→ **Excerpts from a dataset**
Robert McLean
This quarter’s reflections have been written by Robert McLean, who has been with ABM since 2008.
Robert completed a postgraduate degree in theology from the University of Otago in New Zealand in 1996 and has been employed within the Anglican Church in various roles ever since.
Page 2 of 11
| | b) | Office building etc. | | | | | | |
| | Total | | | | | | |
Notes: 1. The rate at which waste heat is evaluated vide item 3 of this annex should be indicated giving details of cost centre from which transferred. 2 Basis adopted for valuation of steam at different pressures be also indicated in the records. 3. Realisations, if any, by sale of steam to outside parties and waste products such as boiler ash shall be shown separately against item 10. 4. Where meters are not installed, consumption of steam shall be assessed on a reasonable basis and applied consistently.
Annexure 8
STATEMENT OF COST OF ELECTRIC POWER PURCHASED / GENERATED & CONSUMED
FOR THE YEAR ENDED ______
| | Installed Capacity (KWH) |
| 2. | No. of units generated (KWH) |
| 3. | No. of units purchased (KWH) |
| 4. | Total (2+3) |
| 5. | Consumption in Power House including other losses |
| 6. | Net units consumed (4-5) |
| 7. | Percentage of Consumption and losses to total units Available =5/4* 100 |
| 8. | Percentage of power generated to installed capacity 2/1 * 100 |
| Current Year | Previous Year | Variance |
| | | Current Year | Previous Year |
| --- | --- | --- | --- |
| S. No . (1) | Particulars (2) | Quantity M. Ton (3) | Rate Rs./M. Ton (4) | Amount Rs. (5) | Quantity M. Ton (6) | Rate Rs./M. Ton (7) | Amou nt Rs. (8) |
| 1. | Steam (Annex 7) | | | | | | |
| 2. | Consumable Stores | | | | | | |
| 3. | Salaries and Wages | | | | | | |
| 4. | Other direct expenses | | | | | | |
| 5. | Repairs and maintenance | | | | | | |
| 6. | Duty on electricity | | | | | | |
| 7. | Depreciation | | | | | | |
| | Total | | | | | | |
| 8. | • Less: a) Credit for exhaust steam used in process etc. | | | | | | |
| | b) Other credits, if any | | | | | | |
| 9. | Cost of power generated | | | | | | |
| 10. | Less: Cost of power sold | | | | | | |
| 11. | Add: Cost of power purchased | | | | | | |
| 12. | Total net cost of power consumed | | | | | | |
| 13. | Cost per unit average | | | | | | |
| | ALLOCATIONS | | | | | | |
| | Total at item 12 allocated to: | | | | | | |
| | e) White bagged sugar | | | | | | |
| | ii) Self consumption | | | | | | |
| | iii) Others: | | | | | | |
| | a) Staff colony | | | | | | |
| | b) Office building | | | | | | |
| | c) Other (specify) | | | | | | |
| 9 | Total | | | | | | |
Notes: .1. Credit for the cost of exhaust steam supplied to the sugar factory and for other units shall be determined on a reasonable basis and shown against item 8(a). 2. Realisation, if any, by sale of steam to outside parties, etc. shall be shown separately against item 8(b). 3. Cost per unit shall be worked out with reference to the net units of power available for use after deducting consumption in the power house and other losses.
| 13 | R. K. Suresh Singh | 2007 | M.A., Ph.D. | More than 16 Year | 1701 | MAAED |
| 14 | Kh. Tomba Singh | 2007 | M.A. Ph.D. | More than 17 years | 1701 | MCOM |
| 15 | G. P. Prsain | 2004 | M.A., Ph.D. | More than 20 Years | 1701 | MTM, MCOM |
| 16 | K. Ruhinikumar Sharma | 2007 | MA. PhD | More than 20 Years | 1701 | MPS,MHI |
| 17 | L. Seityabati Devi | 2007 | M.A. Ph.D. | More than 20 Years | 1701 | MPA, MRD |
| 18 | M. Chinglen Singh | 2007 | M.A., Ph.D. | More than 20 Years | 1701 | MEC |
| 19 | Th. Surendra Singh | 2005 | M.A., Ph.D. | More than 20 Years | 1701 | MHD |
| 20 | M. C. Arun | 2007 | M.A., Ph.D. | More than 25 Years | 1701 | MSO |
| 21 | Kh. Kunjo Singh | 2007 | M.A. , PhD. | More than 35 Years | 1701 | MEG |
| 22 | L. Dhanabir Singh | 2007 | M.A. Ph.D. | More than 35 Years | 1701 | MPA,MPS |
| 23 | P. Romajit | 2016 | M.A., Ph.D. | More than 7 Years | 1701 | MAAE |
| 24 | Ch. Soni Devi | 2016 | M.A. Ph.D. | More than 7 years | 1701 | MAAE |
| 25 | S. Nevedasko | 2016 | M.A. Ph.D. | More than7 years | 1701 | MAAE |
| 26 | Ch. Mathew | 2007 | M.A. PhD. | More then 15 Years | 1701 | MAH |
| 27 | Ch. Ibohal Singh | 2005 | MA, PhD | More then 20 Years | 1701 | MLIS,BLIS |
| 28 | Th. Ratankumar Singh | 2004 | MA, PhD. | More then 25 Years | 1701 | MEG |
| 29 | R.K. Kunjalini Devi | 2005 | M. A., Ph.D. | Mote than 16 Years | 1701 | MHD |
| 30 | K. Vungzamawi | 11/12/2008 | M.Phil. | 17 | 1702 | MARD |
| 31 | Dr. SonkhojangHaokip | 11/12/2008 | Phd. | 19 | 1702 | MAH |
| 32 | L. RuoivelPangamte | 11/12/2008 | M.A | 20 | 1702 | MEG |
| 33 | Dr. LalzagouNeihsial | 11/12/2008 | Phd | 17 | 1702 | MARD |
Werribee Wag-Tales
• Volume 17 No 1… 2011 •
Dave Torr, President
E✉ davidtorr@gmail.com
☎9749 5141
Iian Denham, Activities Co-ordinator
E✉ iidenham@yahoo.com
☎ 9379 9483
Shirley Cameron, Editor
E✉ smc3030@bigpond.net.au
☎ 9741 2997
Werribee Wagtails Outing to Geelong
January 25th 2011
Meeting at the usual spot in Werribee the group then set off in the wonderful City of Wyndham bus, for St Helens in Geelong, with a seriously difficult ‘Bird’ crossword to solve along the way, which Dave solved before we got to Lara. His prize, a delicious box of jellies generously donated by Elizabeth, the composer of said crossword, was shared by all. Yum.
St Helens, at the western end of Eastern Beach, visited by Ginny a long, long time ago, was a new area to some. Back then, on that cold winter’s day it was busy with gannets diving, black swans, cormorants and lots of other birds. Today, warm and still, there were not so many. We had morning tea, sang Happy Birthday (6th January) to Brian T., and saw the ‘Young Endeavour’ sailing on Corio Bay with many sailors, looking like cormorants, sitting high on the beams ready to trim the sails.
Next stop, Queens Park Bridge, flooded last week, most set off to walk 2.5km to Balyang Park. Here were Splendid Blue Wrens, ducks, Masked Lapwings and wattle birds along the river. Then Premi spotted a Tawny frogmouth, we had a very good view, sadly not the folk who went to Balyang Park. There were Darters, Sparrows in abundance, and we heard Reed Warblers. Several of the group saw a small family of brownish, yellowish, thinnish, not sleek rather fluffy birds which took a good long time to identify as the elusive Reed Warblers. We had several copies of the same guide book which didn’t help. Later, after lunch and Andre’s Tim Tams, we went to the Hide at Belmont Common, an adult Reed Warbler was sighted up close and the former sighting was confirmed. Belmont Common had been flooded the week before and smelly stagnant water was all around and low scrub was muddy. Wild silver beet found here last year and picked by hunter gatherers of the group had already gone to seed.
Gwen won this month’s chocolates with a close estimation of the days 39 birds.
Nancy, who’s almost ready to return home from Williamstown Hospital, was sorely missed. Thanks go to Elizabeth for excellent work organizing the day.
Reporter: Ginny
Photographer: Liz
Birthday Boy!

→ **HOW TO COMPLETE THIS TASK**
Look through the entries and give the number of lines containing the word "Dave". Add nothing else.

→ **TASK SOLUTION**
2